Sci-Fi novel from Nettleham author
Jonathan Frost’s ideas for his novel Dreams of Eden first started to form when he was a child, taking root as a teenager and finally coming to fruition when he retired in 2021.
The Nettleham author first became interested in storytelling as a six-year-old engrossed in Children’s Hour on the BBC Home Service.
“Almost ten years later, I am sitting in the school chapel, bored, staring absently at the stained-glass windows, only half listening to a Lenten sermon being delivered by a visiting priest.
“Suddenly, I hear the words: exorcism, temptation, works of the devil. That woke me up. The priest was talking animatedly about the dangers of Ouija boards, how young minds can be corrupted, that demons are real. Oh yeah, bring it on. My, some might say unhealthy, fascination for seances and communing with the dead, became firmly planted in my subconscious. What I didn’t know at the time and a question perhaps I should have asked, where would this lead?
“Now I know - Dreams of Eden.”
After varied careers in archaeology, research, scriptwriting and journalism Jonathan moved to Lincoln in with his wife 2006 and worked as a lecturer in English, film theory and production at Lincoln College and Lincoln University. When Covid struck he was forced to retire as he was made redundant. He was then diagnosed with bowel cancer.
“I thought hell, don’t drop the ball now. While I was recuperating after successful surgery, I was wondering what I was going to do with my brain.

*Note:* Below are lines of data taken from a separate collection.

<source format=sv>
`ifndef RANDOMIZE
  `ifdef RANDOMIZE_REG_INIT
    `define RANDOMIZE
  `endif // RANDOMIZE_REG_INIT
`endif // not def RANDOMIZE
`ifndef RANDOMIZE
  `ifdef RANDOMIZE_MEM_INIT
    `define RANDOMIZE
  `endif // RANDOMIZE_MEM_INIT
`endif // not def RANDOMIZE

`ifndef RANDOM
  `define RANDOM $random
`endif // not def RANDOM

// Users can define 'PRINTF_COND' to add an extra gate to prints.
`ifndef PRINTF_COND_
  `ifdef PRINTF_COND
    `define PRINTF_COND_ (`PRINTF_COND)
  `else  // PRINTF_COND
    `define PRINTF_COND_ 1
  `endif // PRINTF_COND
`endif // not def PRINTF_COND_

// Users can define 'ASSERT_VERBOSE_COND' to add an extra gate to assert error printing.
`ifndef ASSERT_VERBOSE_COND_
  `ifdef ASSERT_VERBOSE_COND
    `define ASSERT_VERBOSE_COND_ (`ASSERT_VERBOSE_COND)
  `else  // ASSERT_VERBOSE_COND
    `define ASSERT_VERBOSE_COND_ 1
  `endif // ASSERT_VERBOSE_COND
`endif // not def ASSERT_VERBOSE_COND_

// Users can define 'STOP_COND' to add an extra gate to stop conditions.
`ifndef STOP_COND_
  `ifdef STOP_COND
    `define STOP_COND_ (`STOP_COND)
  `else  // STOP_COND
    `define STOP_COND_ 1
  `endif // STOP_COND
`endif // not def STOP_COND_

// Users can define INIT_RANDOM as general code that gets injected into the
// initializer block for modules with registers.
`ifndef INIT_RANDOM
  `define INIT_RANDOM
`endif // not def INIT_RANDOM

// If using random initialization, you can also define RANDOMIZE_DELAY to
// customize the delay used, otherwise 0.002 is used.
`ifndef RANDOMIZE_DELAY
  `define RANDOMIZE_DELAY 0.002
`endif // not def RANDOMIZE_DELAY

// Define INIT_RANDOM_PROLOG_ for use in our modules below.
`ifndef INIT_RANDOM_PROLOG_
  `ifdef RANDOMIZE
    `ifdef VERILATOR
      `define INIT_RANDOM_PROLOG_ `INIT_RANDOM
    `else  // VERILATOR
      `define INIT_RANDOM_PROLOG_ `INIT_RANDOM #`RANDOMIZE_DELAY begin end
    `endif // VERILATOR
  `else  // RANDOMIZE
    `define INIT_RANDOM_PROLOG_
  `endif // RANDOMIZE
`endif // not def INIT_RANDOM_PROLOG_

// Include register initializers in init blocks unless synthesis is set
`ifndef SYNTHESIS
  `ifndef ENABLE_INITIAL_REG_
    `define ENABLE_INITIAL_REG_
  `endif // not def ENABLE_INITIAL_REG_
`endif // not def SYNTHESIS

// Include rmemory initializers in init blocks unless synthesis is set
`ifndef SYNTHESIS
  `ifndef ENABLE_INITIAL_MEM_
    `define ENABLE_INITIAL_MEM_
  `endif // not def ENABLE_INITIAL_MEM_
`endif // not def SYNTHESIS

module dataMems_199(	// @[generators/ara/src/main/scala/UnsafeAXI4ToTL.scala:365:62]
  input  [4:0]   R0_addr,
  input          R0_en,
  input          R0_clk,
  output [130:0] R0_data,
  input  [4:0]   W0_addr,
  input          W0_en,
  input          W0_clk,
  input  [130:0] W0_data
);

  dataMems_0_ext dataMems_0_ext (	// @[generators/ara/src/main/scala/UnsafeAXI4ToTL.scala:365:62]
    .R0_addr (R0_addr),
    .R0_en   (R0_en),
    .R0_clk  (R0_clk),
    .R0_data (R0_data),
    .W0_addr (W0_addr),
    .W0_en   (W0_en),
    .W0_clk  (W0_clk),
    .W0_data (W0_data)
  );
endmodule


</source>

Then I had a thought, that idea I had for that story almost fifty years ago. It was still there, locked away in a dusty, forgotten room in my subconscious, waiting. Two years later it became Dreams of Eden.”

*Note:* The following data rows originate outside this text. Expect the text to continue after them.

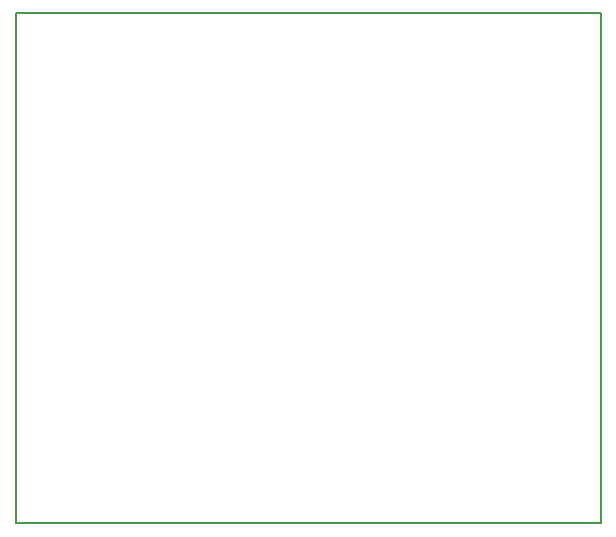
<source format=gbr>
G04 #@! TF.FileFunction,Profile,NP*
%FSLAX46Y46*%
G04 Gerber Fmt 4.6, Leading zero omitted, Abs format (unit mm)*
G04 Created by KiCad (PCBNEW 4.0.5) date 02/14/17 18:00:52*
%MOMM*%
%LPD*%
G01*
G04 APERTURE LIST*
%ADD10C,0.100000*%
%ADD11C,0.150000*%
G04 APERTURE END LIST*
D10*
D11*
X191770000Y-99060000D02*
X191770000Y-142240000D01*
X142240000Y-99060000D02*
X191770000Y-99060000D01*
X142240000Y-142240000D02*
X142240000Y-99060000D01*
X191770000Y-142240000D02*
X142240000Y-142240000D01*
M02*

</source>
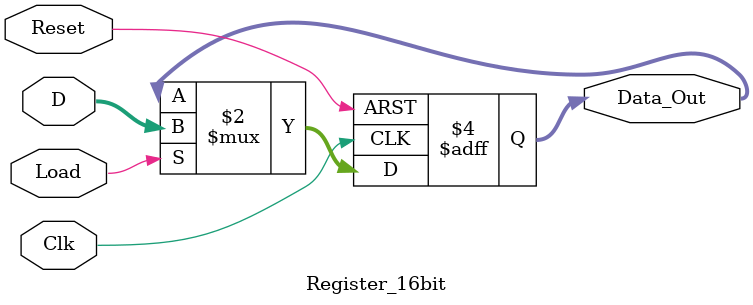
<source format=sv>
module Register_16bit(input logic Clk, Reset, Load, 
							 input logic [15:0] D, 
						    output logic [15:0] Data_Out);

always_ff @ (posedge Clk or posedge Reset)
begin
	if(Reset)
		Data_Out <= 16'h0;
	else if(Load)
		Data_Out <= D;
end

endmodule
</source>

A quick synopsis has Elizabeth Fallon and Isaac Goldman meeting by chance in 1970s London. Elizabeth, a Tarot reader, believes she can speak to the dead. Isaac, a rootless dreamer, has written a book.
Beguiled by Elizabeth he asks for her help with questions only the dead can answer. Azazel, a Watch from an alien race called the Nephilim, reveals itself during a terrifying séance, telling Issac his book is a prophecy. Their lives change forever.
The book was published on January 28 and is now available from Lindum Books, Lark Books and Waterstones. Jonathan will be holding a launch and signing event at the Nettleham Hub on Friday, February 28 from 2-4pm.